My favorite nearby Chinese restaurant accepts cash only, and I was clean out. I stopped at Kmart, bought some peppered beef jerky, and requested cash back. Alas, orange chicken warmed my belly. The fortune cookie read, “Two people shorten a road.” Of course, this can’t be true. A road is a defined length regardless of how many people travel its path. However, company makes the journey much more bearable.

Nov 5, 2009

An End in Sight

Today, I sat in a room with about twenty BYU-Idaho students and two professors, each student over-dressed and under relaxed (the men clean shaven, of course). Five Nielsen employees, all graduates of BYU-related schools (including me), sat on a panel and answered questions. After much discussion about TV ratings, technology, sample science, and other hoopla, a homely looking girl spoke. I think her name was Emma.

“What is your typical day like?” she said.

The most senior of the BYU-related Nielsen employees turned to me. “Chase, why don’t you take this one,” he said. My soul warmed with the thought of shocking these rigid Mormons and their professors with the truth about Nielsen. My lips turned up on one side, and I tried to hide the Machiavellianism in my eyes.

“Oh dear,” I said, “where do I start …”

I paused, looked at each student, brought my hand to my scruffy face, and looked into Bro. Warnick’s eyes. It was only two years ago when I sat in his Media Management class. He was regularly tardy and many times never showed up at all. The course curriculum was eerily similar to what I do now at work—nothing. He trained me well. At the conclusion of the semester, he asked each student to meet with him privately. I was called into his office. Said he, “Chase, I need to apologize. This class was unorganized this semester, but I know you still learned a lot. Because we didn’t have any graded assignments, I can only grade you on what I feel you deserve … B minus.” I disagreed and debated. Twenty minutes later, I left his office with an A. I made this private conversation public to my classmates. Suddenly, students were lining up at his office door. He did not mutter one audible word to me in New York City, but his eyes spoke.
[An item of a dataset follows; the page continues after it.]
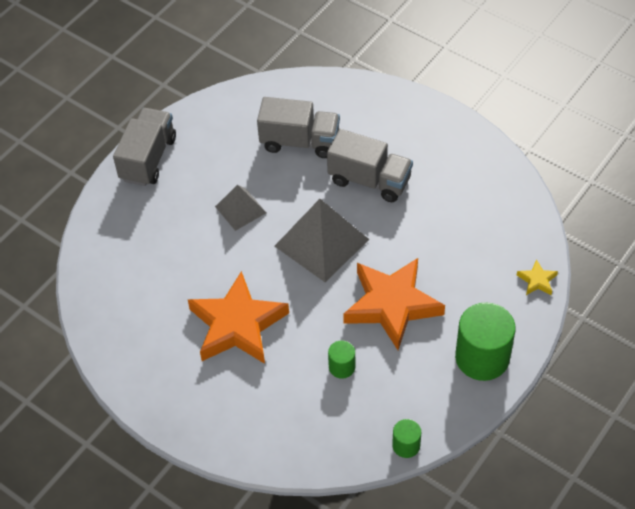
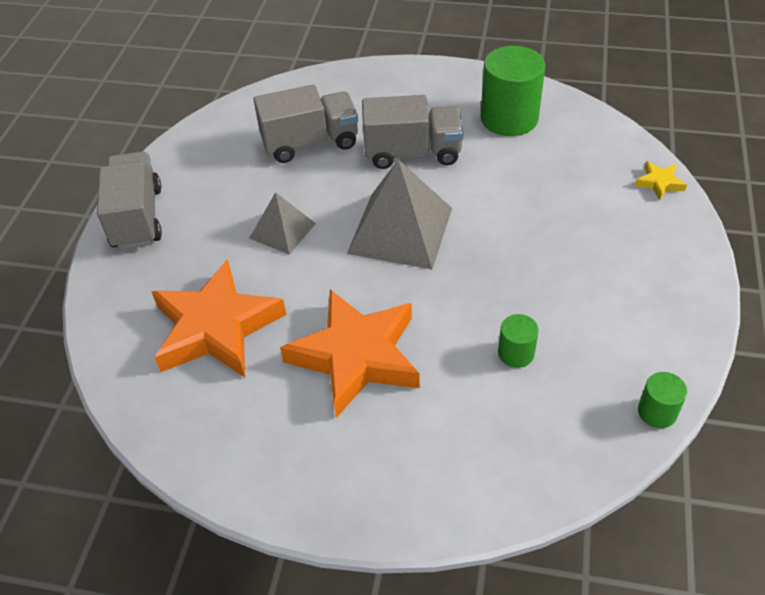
camera: 25 degrees left, 5 degrees down
orange star [343,258,445,350] -> orange star moved to [152,259,286,377]
green cylinder [455,302,516,381] -> green cylinder moved to [481,46,545,136]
“… while I do have some busy days, I spend the majority of my time—”

Nov 3, 2009

Fair in Height 2’12”

“Life is not fair,” this is a common and widely accepted phrase. As pictured, mankind is not entirely equal. People are born with different unalterable genes. On the other hand, regardless of size and color, skin is the greatest physical commonality man shares.

Any dermatologist will tell you that annoying people get under the skin and reside within the dermis. A histologist will advise that digging them out is pointless; they must be absolved.

Above the people in the dermis is a different layer, the epidermis. It records life one mark at a time. Each scar journals another story. The deepest scars often lie below the epidermis and underneath the dermis. These scars, within the hypodermis, tell a different tale and eventually dissolve into the bloodstream. This is how blood boils.